A remarkable medical breakthrough that could revolutionize paralysis treatment was recently achieved at the Vaud University Hospital in Lausanne, Switzerland. A team of neuroscientists have developed a brain-spine interface that has enabled a quadriplegic man to stand and walk again. The team, led by professor Gregoire Courtine of the Swiss Federal Institute of Technology in Lausanne, previously tested the device on apes before experimenting on Oskam — and reported a successful result.
Gert-Jan Oskam, a 40-year-old Dutchman, had been wheelchair-bound since his spinal cord was damaged in a bicycle accident 12 years ago. However, he has now become the first human to benefit from the new breakthrough, which is a combination of sophisticated brain technology and artificial intelligence.
The device creates a “digital bridge”, using two implants—one inserted into the spinal cord, and a more complex one into the brain. The brain implant consists of 64 electrodes, which collect brain signals, such as those generated by thoughts about walking. The signals are wirelessly transmitted to a computer on Oskam’s back, which then translates them into data that can be used to stimulate the nerve cells beneath the injury and move the patient’s muscles.

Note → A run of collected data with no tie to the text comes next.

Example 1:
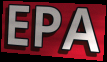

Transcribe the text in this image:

EPA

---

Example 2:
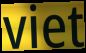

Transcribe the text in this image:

viet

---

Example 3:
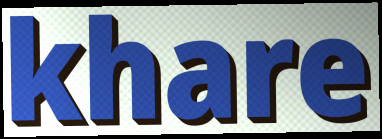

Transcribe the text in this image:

khare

In order to reap the full benefits of the brain-spine interface, Oskam has had to undergo intensive training. For this, the patient was asked to imagine moving his legs, while the electrodes detected and collected the signals emitted by his brain. After months of training, Oskam regained the ability to voluntarily move his legs and feet, a feat that had not been possible with just spinal stimulation alone.

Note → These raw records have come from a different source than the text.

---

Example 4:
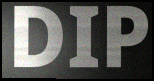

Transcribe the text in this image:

DIP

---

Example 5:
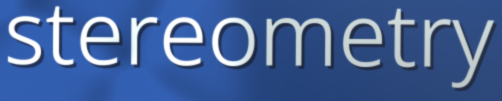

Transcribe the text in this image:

stereometry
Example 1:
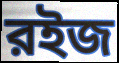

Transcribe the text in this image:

রইজ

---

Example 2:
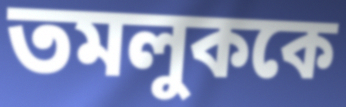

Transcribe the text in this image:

তমলুককে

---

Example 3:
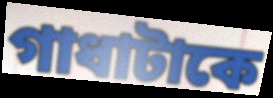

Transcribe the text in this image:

গাধাটাকে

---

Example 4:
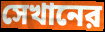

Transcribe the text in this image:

সেখানের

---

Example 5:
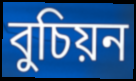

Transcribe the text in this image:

বুচিয়ন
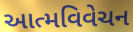
આત્મવિવેચન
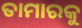
ତାମାରକୁ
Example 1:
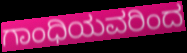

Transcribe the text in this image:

ಗಾಂಧಿಯವರಿಂದ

Now, with the help of a walker, Oskam is able to stand and take small steps. The device is still bulky—so far, it has not been miniaturized—but, with continual research and development, scientists hope to eventually make such technologies more accessible and viable for wider use.
The advances made with Oskam’s case could have positive implications in the treatment of paralysis and disability in the future. With patience and perseverance, the effects of quadriplegia and other traumatic injuries could potentially be reversed, and those affected could regain their independence and mobility. Oskam’s inspiring story may be the first of many that could follow, as scientists strive to revolutionize paralysis treatment using brain technology and artificial intelligence.